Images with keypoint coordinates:
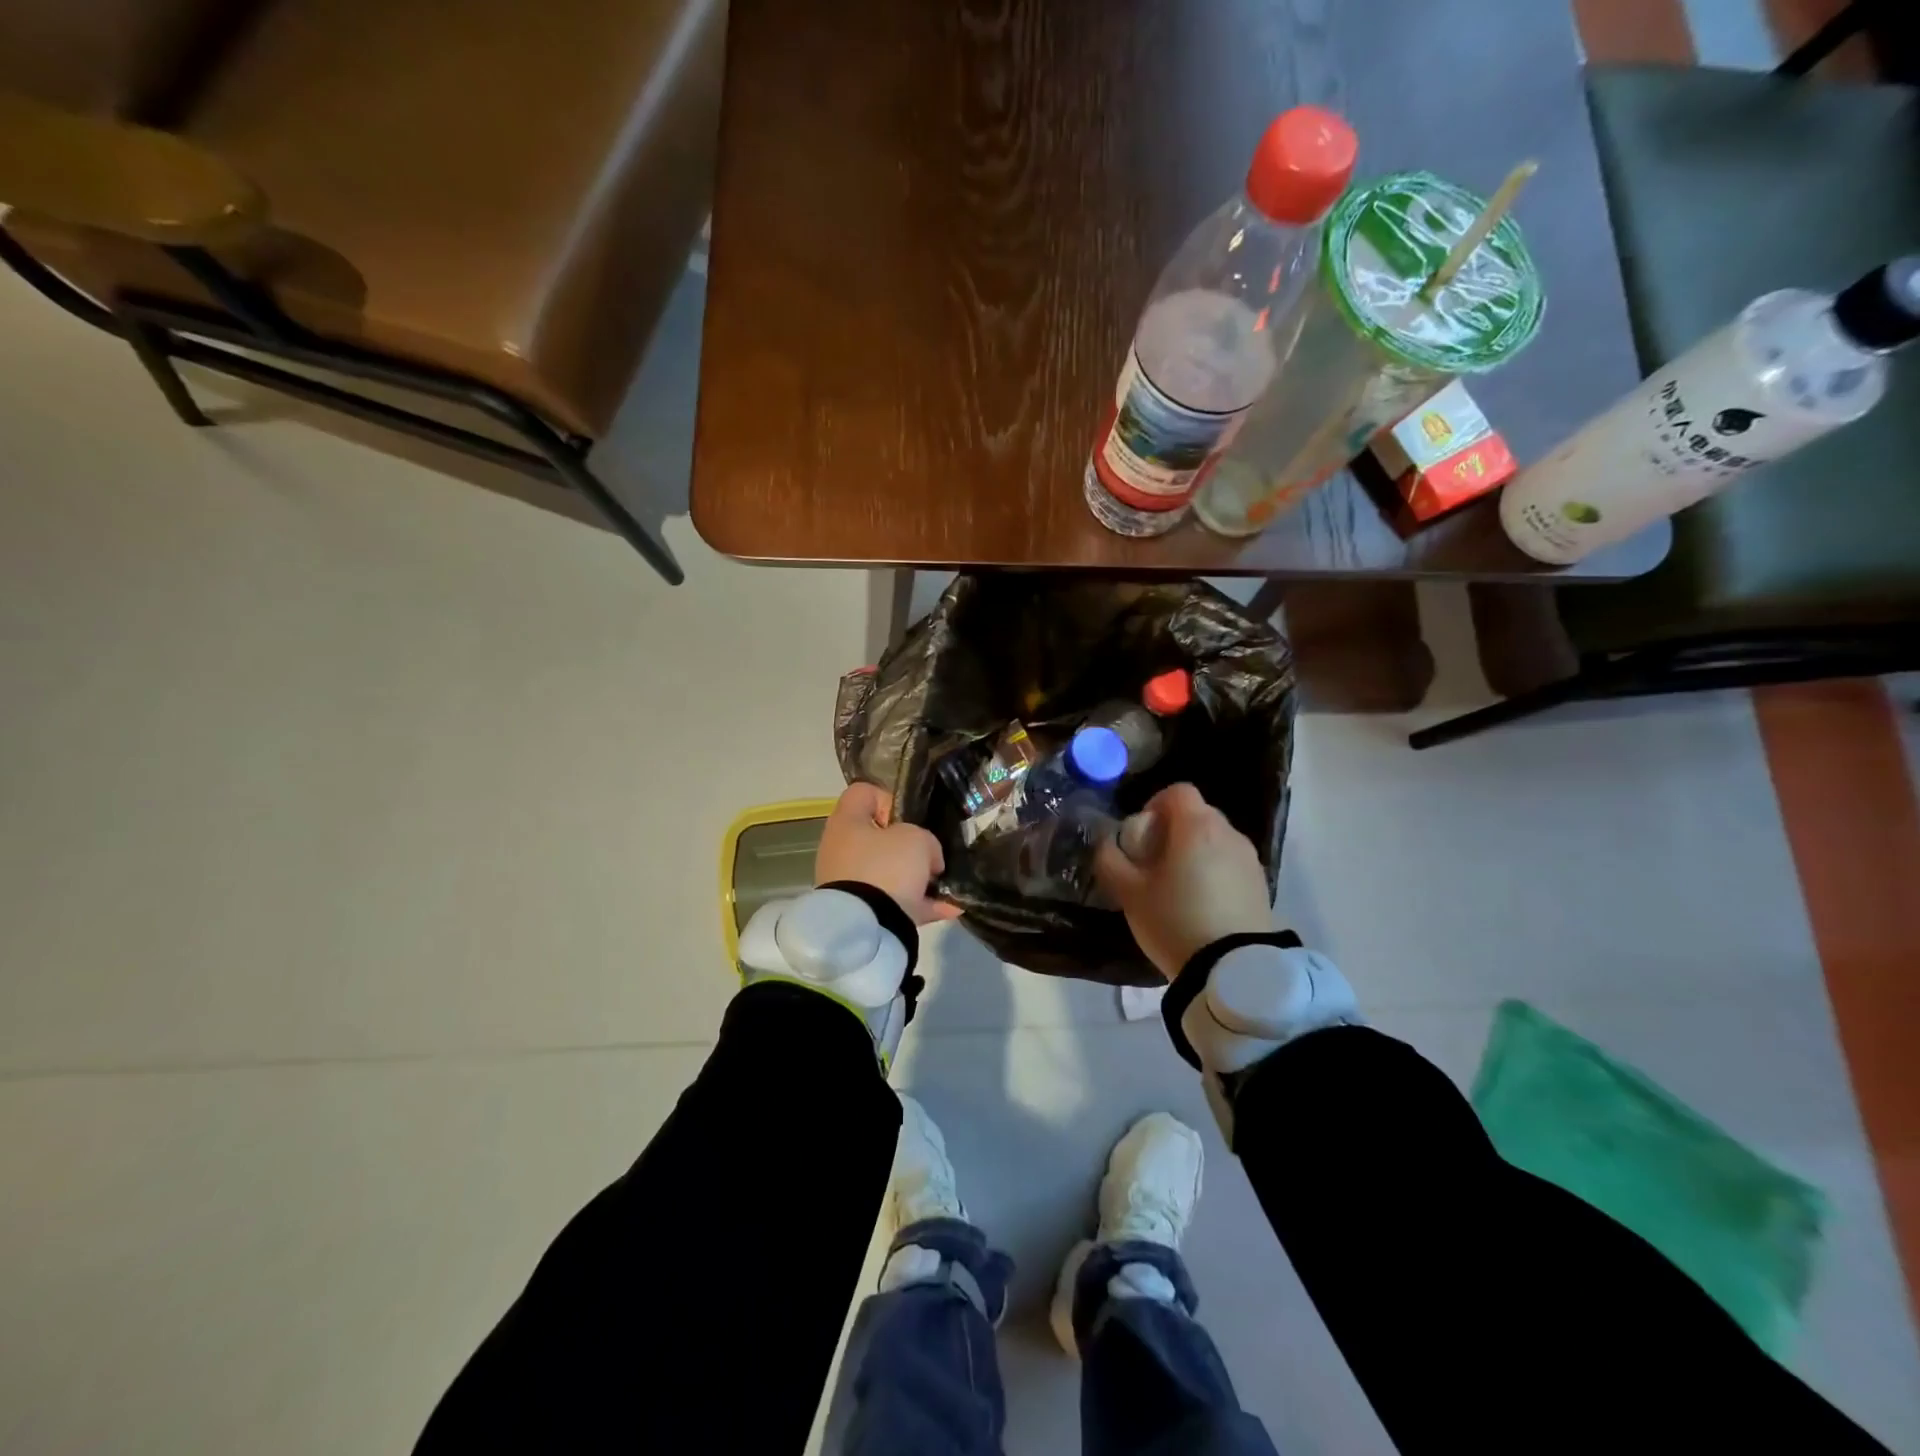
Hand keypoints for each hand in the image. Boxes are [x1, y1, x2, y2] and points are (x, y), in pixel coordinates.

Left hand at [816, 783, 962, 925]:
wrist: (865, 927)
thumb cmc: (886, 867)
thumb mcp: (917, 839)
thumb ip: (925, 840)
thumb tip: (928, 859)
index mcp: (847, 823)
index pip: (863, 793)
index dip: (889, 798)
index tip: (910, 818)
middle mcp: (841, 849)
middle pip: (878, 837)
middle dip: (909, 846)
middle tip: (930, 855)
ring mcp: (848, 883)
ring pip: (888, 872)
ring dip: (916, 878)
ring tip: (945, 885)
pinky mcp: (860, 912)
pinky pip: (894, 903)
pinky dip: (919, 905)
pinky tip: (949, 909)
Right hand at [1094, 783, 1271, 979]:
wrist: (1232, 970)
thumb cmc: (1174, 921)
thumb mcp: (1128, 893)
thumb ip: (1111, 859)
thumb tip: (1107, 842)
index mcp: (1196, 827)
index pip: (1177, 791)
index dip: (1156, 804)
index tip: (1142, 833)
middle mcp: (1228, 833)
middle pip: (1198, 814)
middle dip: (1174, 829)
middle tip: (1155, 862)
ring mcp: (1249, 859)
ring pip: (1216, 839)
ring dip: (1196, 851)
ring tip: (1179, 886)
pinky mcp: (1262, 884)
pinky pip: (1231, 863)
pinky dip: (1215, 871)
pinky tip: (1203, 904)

What you are asked to do — What lines in the records contain the word "index"? Return each one.

Task answer —
index mcp: (847, 823)
index pip: (863, 793)
index dip: (889, 798)
index tip: (910, 818)
index mcp: (1196, 827)
index pip: (1177, 791)
index dip: (1156, 804)
index tip: (1142, 833)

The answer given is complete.